Bug 1631248

Summary: If a node disconnects during volume delete, it assumes deleted volume as a freshly created volume when it is back online
Product: [Red Hat Storage] Red Hat Gluster Storage Reporter: Sunil Kumar Acharya <sheggodu>
Component: glusterdAssignee: Atin Mukherjee <amukherj>
Status: CLOSED DEFERRED QA Contact: Bala Konda Reddy M <bmekala>
Severity: urgent Docs Contact:
Priority: high    
Version: rhgs-3.4CC: amukherj, apaladug, bmekala, bugs, hgowtham, mchangir, nberry, nchilaka, rcyriac, rhs-bugs, rtalur, sanandpa, sankarshan, srakonde, srmukher, storage-qa-internal, vbellur
Target Milestone: ---Keywords: ZStream
Target Release: ---   
Hardware: Unspecified   
OS: Unspecified   
Whiteboard: ocs-dependency-issue
Fixed In Version: Doc Type: Bug Fix
Doc Text:
When volume delete CLI operation is in progress, if one of the peers in the cluster gets disconnected, a sequence of events occasionally leads to a state where the deleted volume is created back when the peer is connected. This volume appears in the existing cluster as a stale volume. With this fix, handshaking a volume is ignored. Thus no stale volumes will be seen.
Story Points: ---
Clone Of: 1618221 Environment:
Last Closed: 2018-10-16 04:57:37 UTC Type: Bug
Regression: --- Mount Type: ---
Documentation: --- CRM:
Verified Versions: Category: ---
oVirt Team: --- RHEL 7.3 requirements from Atomic Host:
Cloudforms Team: --- Target Upstream Version:
Embargoed:
Bug Depends On: 1605077, 1618221    
Bug Blocks:    

Comment 26 hari gowtham 2018-10-22 10:45:41 UTC
Hi,

From the logs the following observations were made:

at 13:27:38 the glusterd restart has happened on node 10.70.35.38.

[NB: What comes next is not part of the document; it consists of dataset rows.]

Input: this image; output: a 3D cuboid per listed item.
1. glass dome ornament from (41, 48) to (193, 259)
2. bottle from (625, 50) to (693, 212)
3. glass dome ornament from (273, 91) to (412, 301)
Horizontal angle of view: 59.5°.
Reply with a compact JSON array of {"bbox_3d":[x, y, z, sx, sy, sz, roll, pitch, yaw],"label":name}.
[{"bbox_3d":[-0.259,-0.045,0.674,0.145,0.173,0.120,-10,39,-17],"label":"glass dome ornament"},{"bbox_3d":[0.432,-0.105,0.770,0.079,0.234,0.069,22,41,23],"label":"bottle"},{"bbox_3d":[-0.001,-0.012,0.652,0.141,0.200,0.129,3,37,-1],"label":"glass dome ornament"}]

[2018-10-12 13:27:38.467525] I [MSGID: 100030] [glusterfsd.c:2504:main] 0-/usr/sbin/glusterd: Started running /usr/sbin/glusterd version 3.12.2 (args: /usr/sbin/glusterd -p /var/run/glusterd.pid --log-level INFO)

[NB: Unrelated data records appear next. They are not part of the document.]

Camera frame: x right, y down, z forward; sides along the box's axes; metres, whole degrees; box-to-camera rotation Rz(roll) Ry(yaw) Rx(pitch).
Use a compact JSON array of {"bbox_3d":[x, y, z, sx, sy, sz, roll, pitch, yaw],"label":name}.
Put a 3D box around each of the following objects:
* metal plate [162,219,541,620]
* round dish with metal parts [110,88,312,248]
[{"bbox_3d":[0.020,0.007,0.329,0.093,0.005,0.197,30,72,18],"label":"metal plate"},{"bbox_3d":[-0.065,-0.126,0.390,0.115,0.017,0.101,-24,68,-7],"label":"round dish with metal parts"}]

At this time the volumes have to be synced in the handshake.
The handshake started around 13:27:45

[2018-10-12 13:27:45.983464] I [MSGID: 106163] [glusterd-handshake.c:1319:__glusterd_mgmt_hndsk_versions_ack] 0-management: using the op-version 31302

and went till 13:27:59.876472 on 10.70.35.38

[2018-10-12 13:27:59.876472] I [MSGID: 106493] [glusterd-rpc-ops.c:701:__glusterd_friend_update_cbk] 0-management: Received ACC from uuid: 4382f67b-e759-409f-a579-f8c98ededd83


And the time the gluster volume delete for the volume iceberg-2-1-9-5 has been issued:  
[2018-10-12 13:27:59.875956]  : v delete iceberg-2-1-9-5 : SUCCESS

From the above observation the delete was issued while the handshake was happening.

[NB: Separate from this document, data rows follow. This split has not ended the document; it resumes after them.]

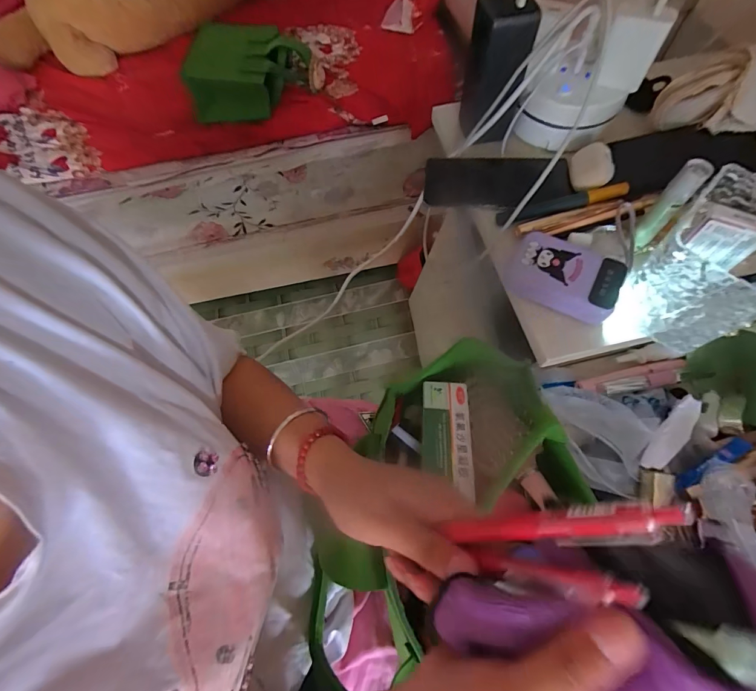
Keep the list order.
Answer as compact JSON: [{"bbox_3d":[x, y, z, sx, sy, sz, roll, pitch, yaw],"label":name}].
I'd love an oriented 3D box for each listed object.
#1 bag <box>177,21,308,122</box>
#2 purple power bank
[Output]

As the handshake started before delete and the iceberg-2-1-9-5 was supposed to be available in the cross checked file for handshake. And this was being synced in the restarted node (10.70.35.38).
Now delete was issued and it deleted the entry as the node has come up. After the delete completed successfully and removed the entry, the handshake has created the entry for the iceberg-2-1-9-5. This is why the entry has stage_deleted as false (before delete was issued it is false).

And to confirm further the entry is available only on the node that went through a reboot (10.70.35.38) and not in the other nodes.